Escolheu a mesa mais próxima à janela e chamou o garçom para pedir um copo de café.

Beirava às 16 horas, Morgan observava as pessoas irem e virem nos mais variados ritmos. Deu dois goles curtos na bebida e se manteve em silêncio, evitando os olhares eventualmente dirigidos a ele.

Todos o conheciam por aquelas bandas, afinal, por 35 anos - os quais recordava cada momento - ele esteve envolvido em várias investigações que estamparam as capas dos jornais de todo o Estado de São Aldo.

A televisão sobre o balcão competia com os diversos barulhos do ambiente. Conseguia capturar vez ou outra alguma informação do noticiário àquela distância.

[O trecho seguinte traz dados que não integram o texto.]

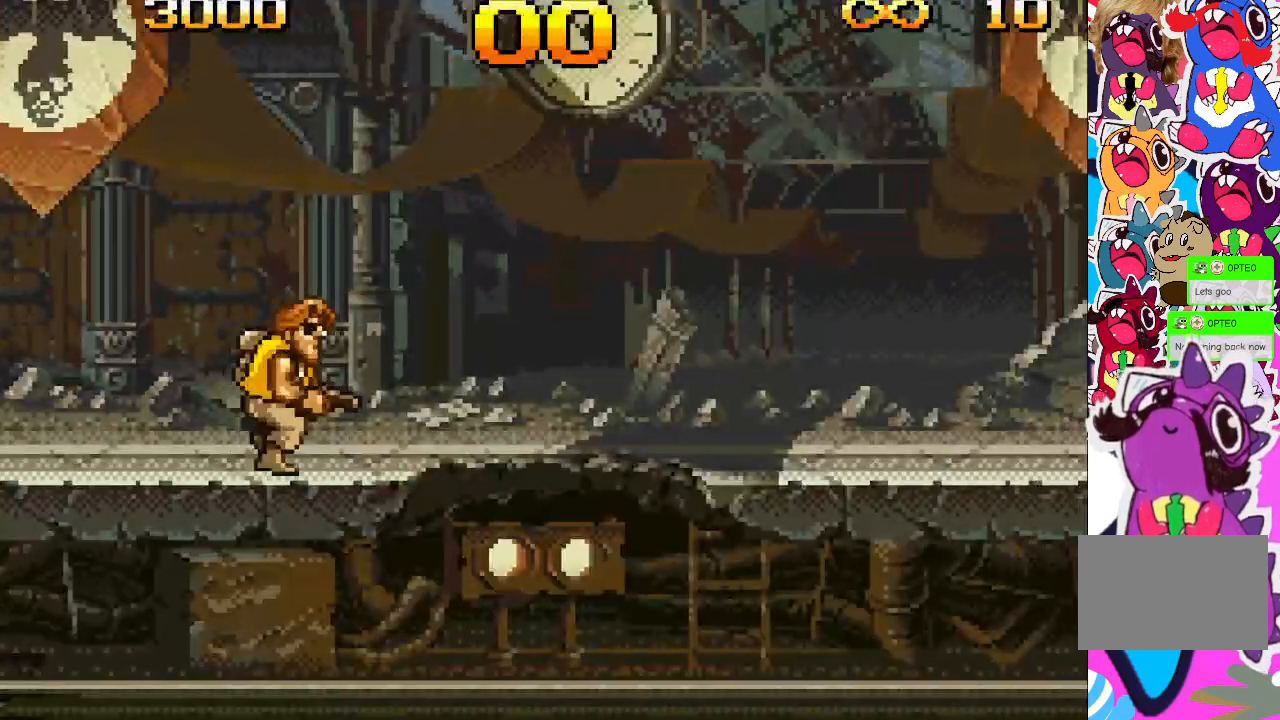
{"buttons": ["DPAD_RIGHT"], "events": []}
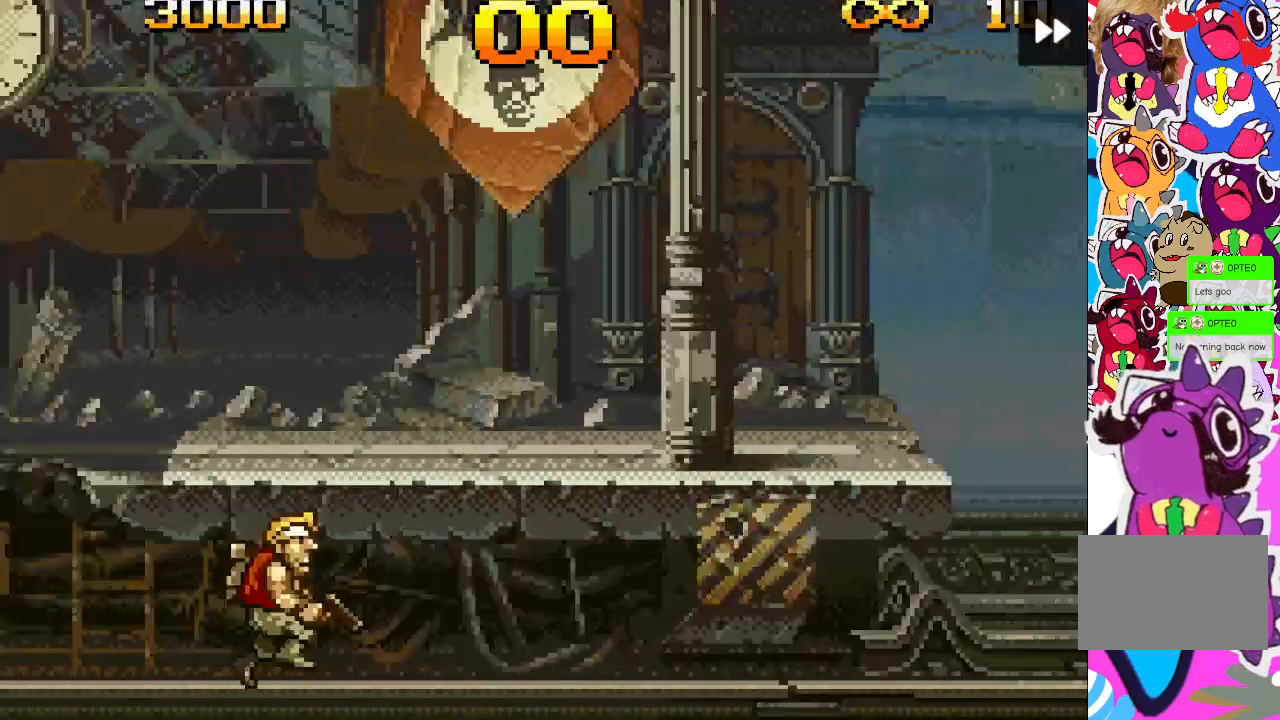
{"buttons": ["DPAD_RIGHT"], "events": []}
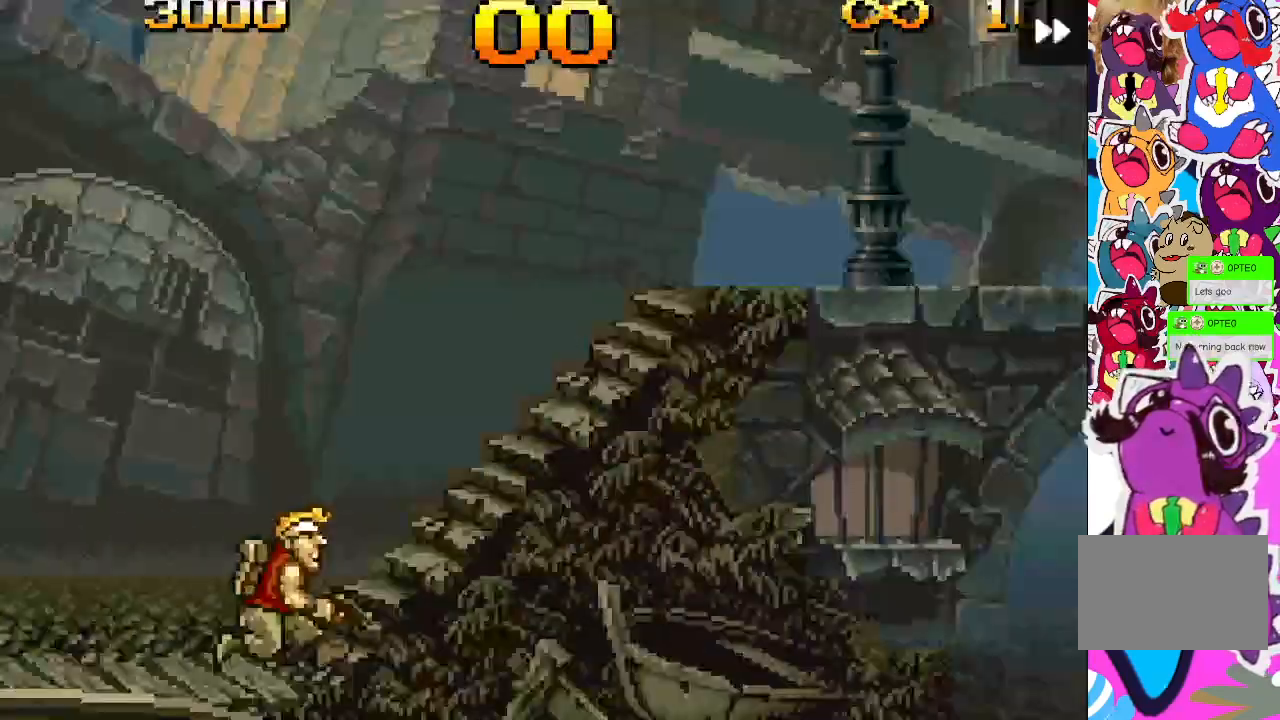
{"buttons": ["DPAD_RIGHT"], "events": []}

Desgraças sucedidas por histórias com finais felizes, e então novas desgraças. Admirava o jogo de cintura dos âncoras. "Não é fácil." Pensou.

A porta do estabelecimento foi aberta lentamente, uma cadeira de rodas motorizada circulou com dificuldade por entre os curiosos, até cuidadosamente desembocar em frente ao detetive. - Boa noite, Morgan. - Disse Andrew.

-Como vai, grande herói? - O detetive saudou. Depois parou, observou, e suspirou. - Faz anos que não o vejo assim. Como se sente?

- Estranho... - Andrew Stanley não conseguia disfarçar o desconforto que sentia. Tinha 23 anos e cabelos encaracolados que escondiam vez ou outra seus intensos olhos negros. A pele era parda, e acabava de maneira repentina onde comumente o braço direito e a perna esquerda estariam.

Mas não fazia qualquer questão de esconder sua real condição. Aos olhares curiosos ou preconceituosos, ao choque das crianças, aos desapontamentos sem justificativa, respondia a todos com enfrentamento e legitimidade, ainda que fossem cada vez mais raras as suas aparições sem as próteses.

- Rapaz, se eu fosse você, tiraria a tristeza do rosto e tomaria uma boa bebida. Posso ter me aposentado faz um tempo, mas sei bem que uma folga não acontece todos os dias nessa profissão. Certo?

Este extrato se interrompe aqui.